• Estratto:
------------------------------------------------

Dopo aver trasformato Hagia Sophia in moschea, la Turchia promette ...

Il presidente turco Recep Tayyip Erdogan ha promesso di “liberare la moschea di al-Aqsa” da Israele, dopo che ha “resuscitato Haghia Sophia [Santa Sofia]” come moschea.

La decisione altamente controversa di cambiare lo status dell’antica basilica di Santa Sofia, trasformata in moschea nel 1453 e poi in un museo nel 1934, si pone nel solco di un’agenda religiosa sempre più autoritaria che ha già visto la Turchia trasformarsi nel più grande carceriere di giornalisti al mondo, incarcerare dissidenti accusandoli di “terrorismo” e mettere in campo crescenti invasioni militari di paesi vicini.

------------------------------------------------

• Obiettivo:
Rispondi a queste domande in base all'estratto riportato sopra.
1. Da chi il presidente turco ha promesso di "liberare la moschea di al-Aqsa"?
2. In quale anno l'antica basilica di Santa Sofia fu trasformata in moschea?
3. In quale anno divenne poi un museo?

• Voci fornite:
------------------------------------------------

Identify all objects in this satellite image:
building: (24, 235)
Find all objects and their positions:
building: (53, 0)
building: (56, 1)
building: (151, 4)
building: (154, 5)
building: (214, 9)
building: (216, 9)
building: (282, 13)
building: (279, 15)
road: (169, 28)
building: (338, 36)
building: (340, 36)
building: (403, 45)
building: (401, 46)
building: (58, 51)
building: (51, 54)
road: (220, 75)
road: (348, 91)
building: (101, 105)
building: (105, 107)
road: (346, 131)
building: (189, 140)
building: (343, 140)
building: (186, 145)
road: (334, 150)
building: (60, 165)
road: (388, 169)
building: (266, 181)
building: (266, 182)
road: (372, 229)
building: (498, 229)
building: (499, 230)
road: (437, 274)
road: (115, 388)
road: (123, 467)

------------------------------------------------

• Risultato:
1. Da Israele.
2. Nel 1453.
3. Nel 1934.